Bienvenue à Magicland
Le troisième et dernier texte nous embarque dans une fantasy humoristique dont le propos rappelle celui du premier texte. Ecrit pour l’anthologie Trolls et Licornes, il parle de trolls et de licornes. C’est malin. Garam est troll et gardien de zoo. Il se situe plutôt du côté énervé du spectre des psychologies trollesques. Conscient des problèmes que son tempérament peut lui causer professionnellement (on n’écrase pas impunément la tronche d’un visiteur qui confond une licorne avec un cheval), il suit des sessions d’anger management auprès d’un psy.
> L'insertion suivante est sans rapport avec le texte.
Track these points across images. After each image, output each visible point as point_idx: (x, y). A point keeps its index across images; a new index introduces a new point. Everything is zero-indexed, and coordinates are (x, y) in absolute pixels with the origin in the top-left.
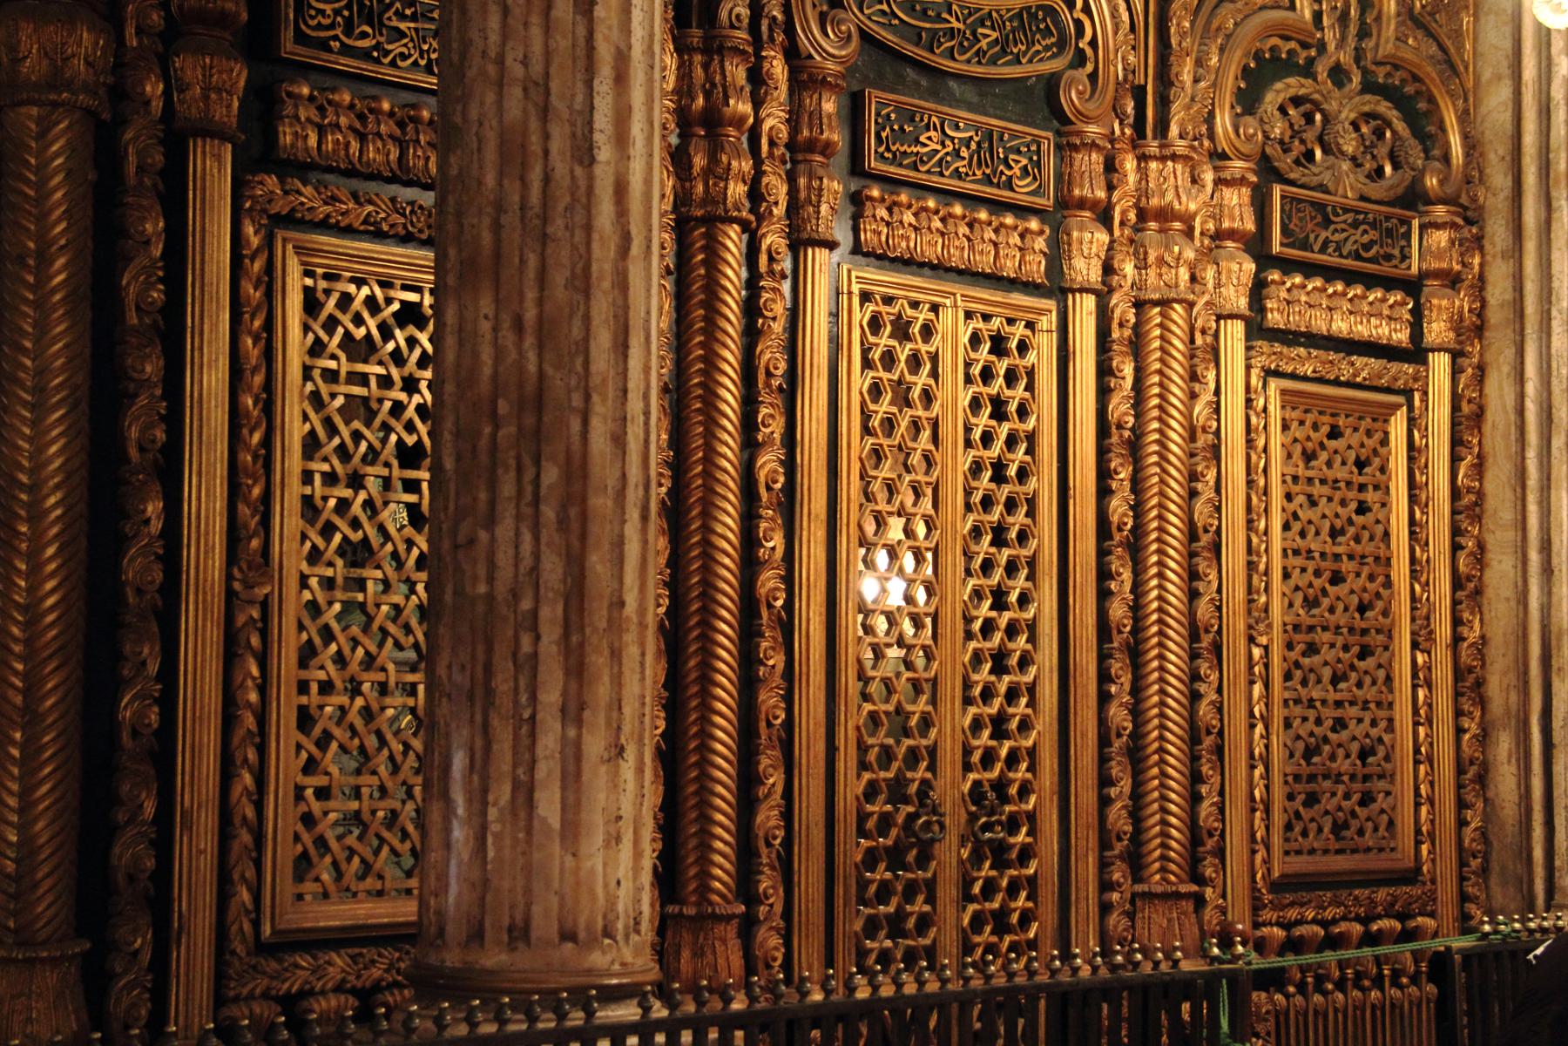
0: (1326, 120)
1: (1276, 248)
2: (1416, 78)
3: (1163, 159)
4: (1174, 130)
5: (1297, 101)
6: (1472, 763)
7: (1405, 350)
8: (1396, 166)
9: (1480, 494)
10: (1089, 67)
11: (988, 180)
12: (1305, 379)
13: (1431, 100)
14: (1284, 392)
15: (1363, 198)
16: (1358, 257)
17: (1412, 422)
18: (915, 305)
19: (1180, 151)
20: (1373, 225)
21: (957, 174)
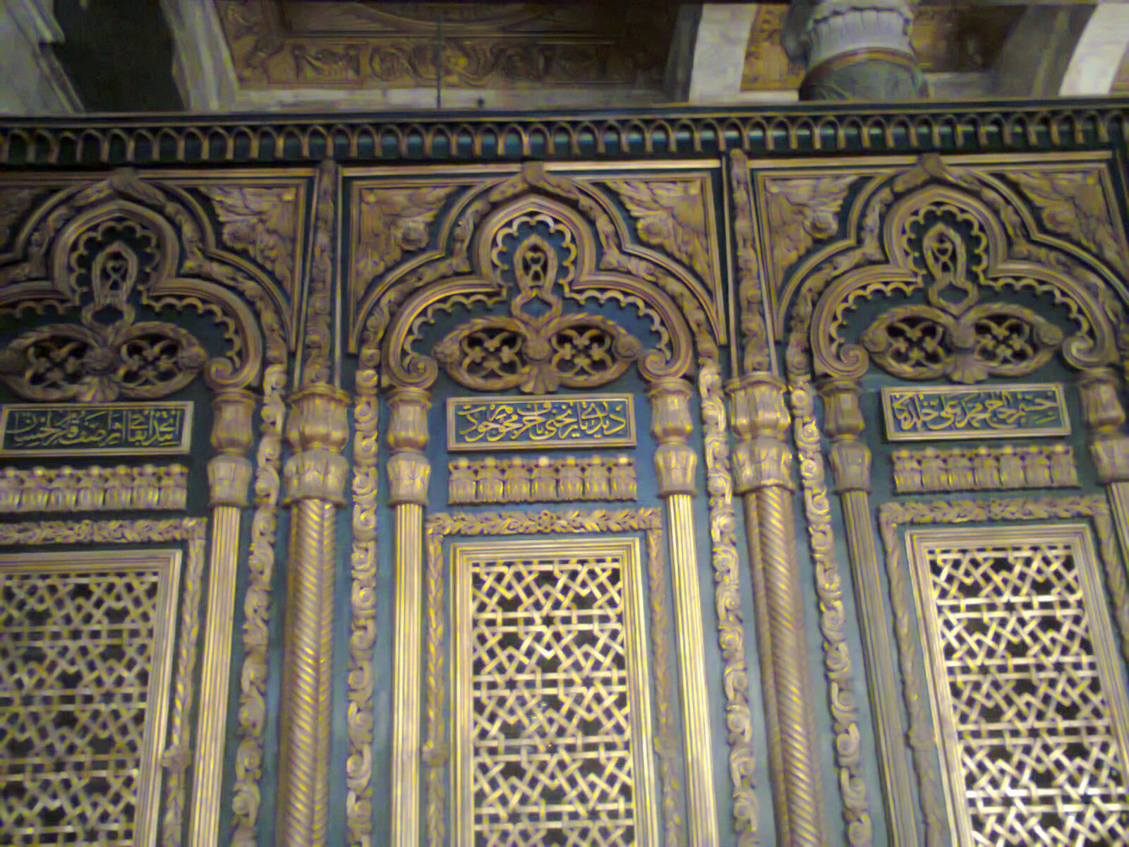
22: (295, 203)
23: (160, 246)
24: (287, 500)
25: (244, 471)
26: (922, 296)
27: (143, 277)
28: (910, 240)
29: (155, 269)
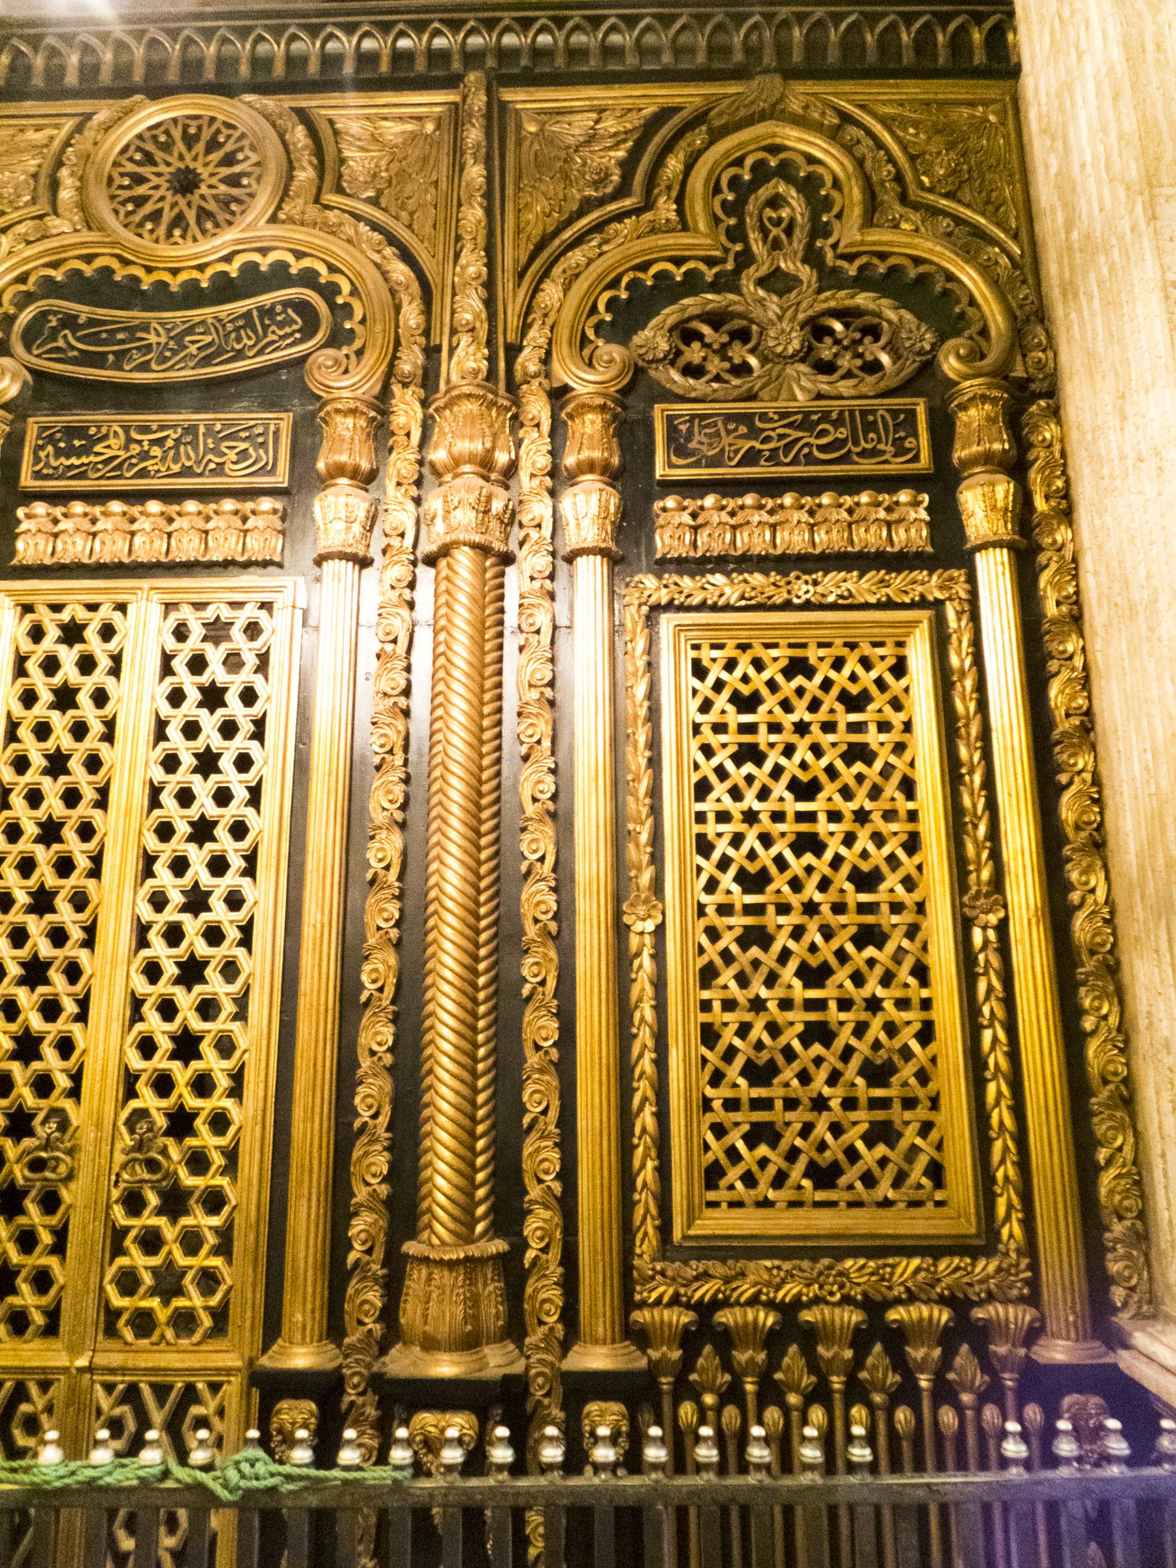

Sa passion dans la vie, c’est les licornes. Chez Davoust, la licorne est un animal sauvage, prédateur et carnassier qui embroche ses proies avant de les déchirer de ses crocs. On ne fait pas de câlin à une licorne. Sur le mode humoristique, Lionel Davoust propose dans ce texte une autre approche de la même thématique que les deux textes précédents, à savoir le regard porté sur le monde et la féerie qu’on y trouve si on veut bien s’en donner le mal.
Conclusion lapidaire
J’ai pris beaucoup de plaisir à lire Contes Hybrides qui présente une unité thématique d’autant plus intéressante qu’elle s’exprime à travers trois textes très différents, allant du texte intimiste à la fantasy humoristique, en passant par la SF militaire. Si mes goûts personnels m’ont fait préférer Point de sauvegarde, les deux autres textes ont tout autant de qualités. Avec un léger changement de ton tout de même. Dans le premier texte, Davoust nous dit qu’il écrit pour sauver la magie du monde, dans le deuxième qu’on va en crever si on n’y prête pas attention, et dans le troisième qu’il va nous éclater la gueule si on piétine la féerie. J’aime bien.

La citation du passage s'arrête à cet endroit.